Mi vida en Xto

Oración del miércoles: «Él también vio y creyó»

Ciclo B – Navidad – Octava – Miércoles
26 de diciembre de 2017

San Juan, apóstol y evangelista

En el nombre del Padre, y del Hijo, y del Espíritu Santo. Amén.

Oración inicial

Señor Jesús, te agradezco por este momento de oración. Te pido que me ayudes a que con sencillez de corazón y apertura de mente pueda estar atento a tus palabras, y busque con sinceridad aquello que quieras hablarme al corazón.

Acto penitencial

(Hago en silencio un breve examen de conciencia de mi último día).

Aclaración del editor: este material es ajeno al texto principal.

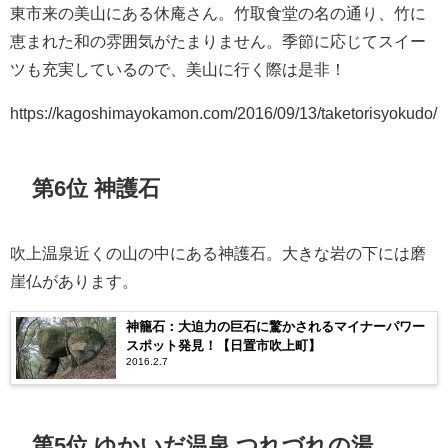
東市来の美山にある休庵さん。竹取食堂の名の通り、竹に
恵まれた和の雰囲気がたまりません。季節に応じてスイー
ツも充実しているので、美山に行く際は是非！
https://kagoshimayokamon.com/2016/09/13/taketorisyokudo/
第6位 神護石
吹上温泉近くの山の中にある神護石。大きな岩の下には磨
崖仏があります。
神籠石：大迫力の巨石に驚かされるマイナーパワー
スポット発見！【日置市吹上町】
2016.2.7
第5位 ゆかいだ温泉 つれづれの湯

Te pido perdón Señor por mis pecados. Tú siempre te muestras misericordioso con el pecador, por eso te pido que me des la fortaleza para convertirme en un mejor hijo de Dios, siendo obediente en todo al Padre.

Lectura Bíblica según el Evangelio del día

«Él también vio y creyó» (Jn 20,2-8)

Corrió al encuentro de Simón Pedro y del otro discípulo al que Jesús amaba, y les dijo: «Se han llevado del sepulcro al Señor y no sabemos dónde lo han puesto». Pedro y el otro discípulo salieron y fueron al sepulcro. Corrían los dos juntos, pero el otro discípulo corrió más rápidamente que Pedro y llegó antes. Asomándose al sepulcro, vio las vendas en el suelo, aunque no entró. Después llegó Simón Pedro, que lo seguía, y entró en el sepulcro: vio las vendas en el suelo, y también el sudario que había cubierto su cabeza; este no estaba con las vendas, sino enrollado en un lugar aparte. Luego entró el otro discípulo, que había llegado antes al sepulcro: él también vio y creyó.

Lectura espiritual breve

Lee lo que enseña el Papa Emérito Benedicto XVI:

Resuenan en nuestra alma las palabras del evangelista San Juan, cuya fiesta celebramos precisamente hoy: «Et Verbum caro factum est», «el Verbo se hizo carne y habitó entre nosotros» (Jn 1,14). Así pues, en Navidad Dios ha venido a habitar entre nosotros; ha venido por nosotros, para estar con nosotros. Una pregunta que se repite a lo largo de estos dos mil años de historia cristiana es: «Pero, ¿por qué lo ha hecho?, ¿por qué Dios se ha hecho hombre?»… Es elocuente, al respecto, la reflexión del teólogo Hans Urs von Balthasar: Dios «no es, en primer lugar, potencia absoluta, sino amor absoluto, cuya soberanía no se manifiesta en tener para sí mismo todo lo que le pertenece, sino en abandonarlo» (Mysterium paschale I, 4). El Dios que contemplamos en el pesebre es Dios-Amor. En este momento el anuncio de los ángeles resuena para nosotros como una invitación: “sea” gloria a Dios en las alturas, “sea” paz en la tierra a los hombres que él ama. El único modo de glorificar a Dios y de construir la paz en el mundo consiste en la humilde y confiada acogida del regalo de Navidad: el amor. Entonces, el canto de los ángeles puede convertirse en una oración que podemos repetir con frecuencia, no sólo en este tiempo navideño. Un himno de alabanza a Dios en las alturas y una ferviente invocación de paz en la tierra, que se traduzca en un compromiso concreto de construirla con nuestra vida. Este es el compromiso que nos encomienda la Navidad.

Breve meditación personal

Haz silencio en tu interior y pregúntate:

1.- ¿Qué me dice el evangelio que he leído?

2.- ¿Cómo ilumina mi vida?

3.- ¿Qué tengo que cambiar para ser más como Jesús?

4.-¿Qué me falta para ser más como Él?

Acción de gracias y peticiones personales

Señor Jesús, en este día que celebramos a tu discípulo amado San Juan, te pido que me ayudes a tener un corazón sencillo como el de él, para poder estar siempre abierto a tus palabras y así poder hacerlas vida en mí.  Amén.

(Si quieres, puedes pedirle al Señor por tus intenciones).

Reza un Padre Nuestro, un Ave María y un Gloria…

Consagración a María

Encomendémonos a nuestra Madre rezando:

Acuérdate,
¡oh piadosísima, Virgen María!,
que jamás se ha oído decir
que ninguno de los que
han acudido a tu protección,
implorando tu auxilio
haya sido abandonado de Ti.

Animado con esta confianza,
a Ti también yo acudo,
y me atrevo a implorarte
a pesar del peso de mis pecados.

¡Oh Madre del Verbo!,
no desatiendas mis súplicas,
antes bien acógelas benignamente. Amén

+  En el nombre del Padre, y del Hijo, y del Espíritu Santo. Amén.